The first thing we have to do is repent. Our Communion liturgy includes a prayer of repentance asking God to forgive all the things we have done, and the things we have left undone. Maybe we as individuals haven’t actively participated in the hatred against our neighbors, but how many of us have actively spoken against it? If we hear our friends engaging in bigoted speech, do we speak up and say, “please don’t do that. That’s hateful. That’s wrong.”? I know that far too often I just stay silent because I don’t want to get into an argument, and unfortunately my silence implies my consent with what’s going on.

So not being part of the problem is a good start, but our repentance and our resolve to do better have to go farther than that. We can begin with speaking up when we hear people being put down just because they’re different. If we’re ready to go one step further, we can take a step outside of our comfort zone and go intentionally get to know these others that we know so little about. We don’t have to go far to do this. They’re right here in our own community.

I’ve been thinking about this for the last couple weeks, and I decided to put my money where my mouth is. On the day before the anniversary of 9/11, I went to the Islamic Center of Clarksville for Friday prayers, which is the main weekly worship service for Muslims. I’ll be honest, I was super uncomfortable. I’m an introvert, so going somewhere were I don’t know anybody, where I’m the only white guy and where I’m completely unfamiliar with what is going on is not my idea of a good time.

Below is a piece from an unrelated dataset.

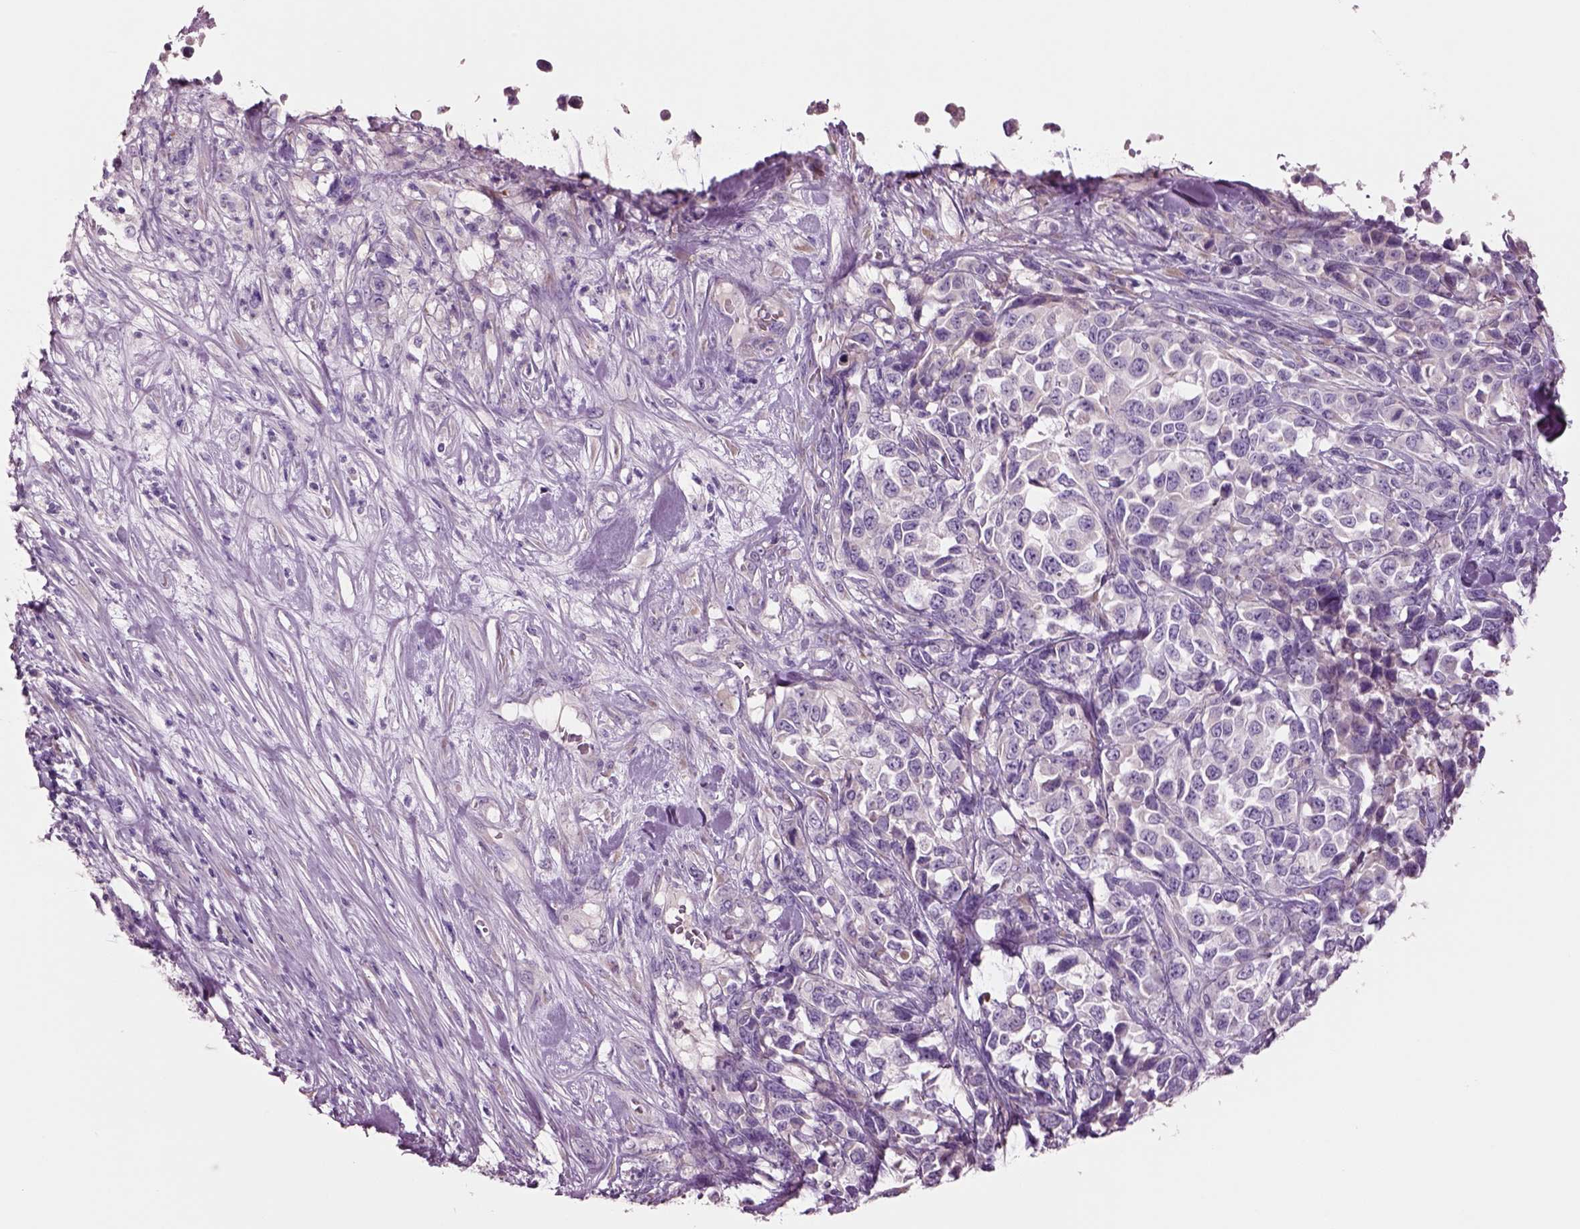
{"staining": {"intensity": "negative", "quantity": "none", "location": "none"}, "tissue": "melanoma", "cell_type": "Tumor cells", "image_type": "cancer", "snomed": [{"axis": "morphology", "description": "Malignant melanoma, Metastatic site"}, {"axis": "topography", "description": "Skin"}], "caption": "An image of melanoma stained for a protein displays no brown staining in tumor cells. (Brightfield microscopy of DAB (3,3'-diaminobenzidine) immunohistochemistry at high magnification).", "gene": "PLPP7", "patient": {"sex": "male", "age": 84}}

But I went anyway, and it turned out that the Islamic community in Clarksville could not be more welcoming. They were happy to welcome a Christian to pray with them. They showed me what to do and they didn’t laugh or give me strange looks when it was obvious that I was totally clueless. Even though we pray to the same God, their way of worshiping and praying in different physical positions is unfamiliar to most American Christians. It turns out that this group where I thought I didn’t know anyone isn’t so scary after all. One guy there named Mohammed works at the Kroger down the street. I met lots of others who shared my concerns about all the hateful rhetoric out there and didn’t want more violence between our people.

Going to pray with the local Islamic community for one hour on a Friday didn’t solve all of the issues between our two faiths, but it was one small way to begin building bridges between us. Now when I see Mohammed at Kroger I stop and take a few minutes to talk about how our families are doing, and that brief conversation makes my day a little brighter. I’d like to think that we are beginning to emulate St. Francis of Assisi’s famous prayer “let there be peace on earth, and let it begin with me.”

If we can step outside our comfortable circles where we only hang out with others who are like us, we will begin to see that what unites us is so much greater than what divides us. As we come together to the table of fellowship today, let us remember that in doing so we are united with all of our brothers and sisters in this great human family God has created, whether we like it or not. Come to the table with those who are like us, and with those who are “other”, because in doing so we will truly begin to see the face of God.

In the name of God the Father, God the Son, and God the Holy Spirit, Amen.

1 comment:

Brad Smith said...

Brovo Matt. I think that we would be a lot better off if we each took the time to experience the life, customs and worship experiences of different cultures and peoples. Anytime you willingly take part in the life of someone you don't understand you learn exponentially more about them. It's kind of like the "Take Our Jobs" campaign. If people experienced the work of the illegal immigrants then they would be much more sympathetic toward our fellow man.